Tuesday, 1 June 2010

grieving for gaza, again

i had an incredibly busy weekend, involving a 4 hour strategic planning meeting, a board of directors AGM, a drive up to auckland to listen to a lovely talk, and dealing with some difficult issues, all of these as part of my volutary work. feels like i just haven't had a break, and i'm looking forward to the long weekend. although saturday will be spent on a full day meeting and i have another meeting scheduled for monday afternoon, and i have to do my tax return some time in between, so not looking like i'll get too much relaxing done. sometimes i think i need to leave the country just to get a break.

anyway, i did manage to get a couple of posts up at the hand mirror last night, one a video on sex slavery and the other about sex & the city 2.

today i've been feeling pretty sad about the murder of palestinian activists while trying to deliver aid from gaza. there's been quite a bit written about it already, this prior to the incident by gordon campbell and this written today. a pretty lengthy discussion here at the standard, which i've only read a bit of.

there's also this at kiwipolitico which i found disappointing. pretty much a "what did you think would happen you stupid fools, you should never have sent the ships". which totally ignores the suffering of the people of gaza, where the people have some of the worst living conditions on the planet. a lack of food, a lack of medical supplies, of water, of electricity and a massive unemployment rate. the damage done by the israeli targetted strikes at infrastructure in december 2008 still hasn't been fixed. this blockade has gone on for three years, with no end in sight and a lack of will from the international community to make any serious attempt to fix the situation.

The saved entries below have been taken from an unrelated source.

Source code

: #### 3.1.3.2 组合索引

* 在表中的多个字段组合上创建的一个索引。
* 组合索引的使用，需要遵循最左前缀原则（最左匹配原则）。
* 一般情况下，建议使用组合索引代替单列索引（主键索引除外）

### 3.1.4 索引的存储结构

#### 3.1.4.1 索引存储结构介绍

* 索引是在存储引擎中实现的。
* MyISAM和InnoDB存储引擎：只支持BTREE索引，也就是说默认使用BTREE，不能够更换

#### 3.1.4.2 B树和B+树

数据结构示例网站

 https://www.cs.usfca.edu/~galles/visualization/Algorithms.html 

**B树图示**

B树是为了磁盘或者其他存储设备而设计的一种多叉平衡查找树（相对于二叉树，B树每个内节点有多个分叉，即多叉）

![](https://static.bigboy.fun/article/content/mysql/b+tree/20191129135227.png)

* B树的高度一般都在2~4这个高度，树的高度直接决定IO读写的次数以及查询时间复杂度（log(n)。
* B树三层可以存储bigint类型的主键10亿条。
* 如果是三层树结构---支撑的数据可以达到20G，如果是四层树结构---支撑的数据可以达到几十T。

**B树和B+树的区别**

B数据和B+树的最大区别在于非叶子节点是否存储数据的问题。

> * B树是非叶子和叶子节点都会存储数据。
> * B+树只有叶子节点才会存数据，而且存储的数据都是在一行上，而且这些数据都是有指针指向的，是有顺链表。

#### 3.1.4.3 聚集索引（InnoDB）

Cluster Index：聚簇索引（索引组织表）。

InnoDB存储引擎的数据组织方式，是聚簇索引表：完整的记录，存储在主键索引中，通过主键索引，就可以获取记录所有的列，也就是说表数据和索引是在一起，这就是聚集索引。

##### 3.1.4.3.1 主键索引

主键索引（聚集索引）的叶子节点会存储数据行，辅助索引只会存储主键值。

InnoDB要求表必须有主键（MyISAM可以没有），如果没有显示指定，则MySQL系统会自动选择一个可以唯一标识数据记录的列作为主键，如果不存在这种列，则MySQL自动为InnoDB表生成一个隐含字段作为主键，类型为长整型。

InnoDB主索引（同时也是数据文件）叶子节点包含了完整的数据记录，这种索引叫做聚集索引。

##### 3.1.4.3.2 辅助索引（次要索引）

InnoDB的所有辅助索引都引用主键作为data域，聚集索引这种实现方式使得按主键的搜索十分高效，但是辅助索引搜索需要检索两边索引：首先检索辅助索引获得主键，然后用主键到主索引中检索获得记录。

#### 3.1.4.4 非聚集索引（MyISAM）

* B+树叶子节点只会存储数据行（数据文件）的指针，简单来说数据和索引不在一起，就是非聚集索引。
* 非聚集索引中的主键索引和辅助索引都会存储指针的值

if the ship shouldn't be sent, then i'd like to know a solution to this and particularly one that will involve no loss of life. because frankly, i can't see one. israel has made it clear, well before today, that violence will be used against any attempt to circumvent the blockade. the people of gaza have been put in a position that if they try to fight back they're branded terrorists. they're supposed to just suffer and die, i suppose. and the rest of the world is supposed to look the other way, and just let it continue to happen.

that's not good enough. and the nz response is not good enough. from an earlier post, readers will know that i opposed the opening of the israeli embassy. after what's happened today, the only reasonable response is to shut the embassy and send the ambassador packing. if illegaly boarding a vessel in international waters, killing 9 people and injuring 30 others isn't enough, then what is? how many people have to die before it's a bad enough act?

the response of the new ambassador was frankly sickening, from the little i saw on tv1 news today. he really did have a half smile on his face while he was saying that this was not a "good look" for israel. i just can't understand it, i do not get how a person can be so disconnected as to not care about the people killed today and the people suffering in gaza for many years.

meanwhile, here is some other stuff to read:
- mazin qumsiyeh: of cowardice, dignity and solidarity.
- this from the christian peacemakers team, just one of the many, many instances of land grab in the occupied territories.

there will be a protest rally in auckland this saturday at 1pm, aotea square. i'm hoping to slip out of my full day meeting to attend this, and i encourage others to take part. finally, my thoughts and prayers are with the families of those killed today, and with the long-suffering people of gaza. inna lillahe wa inna ilaihe raji'oon.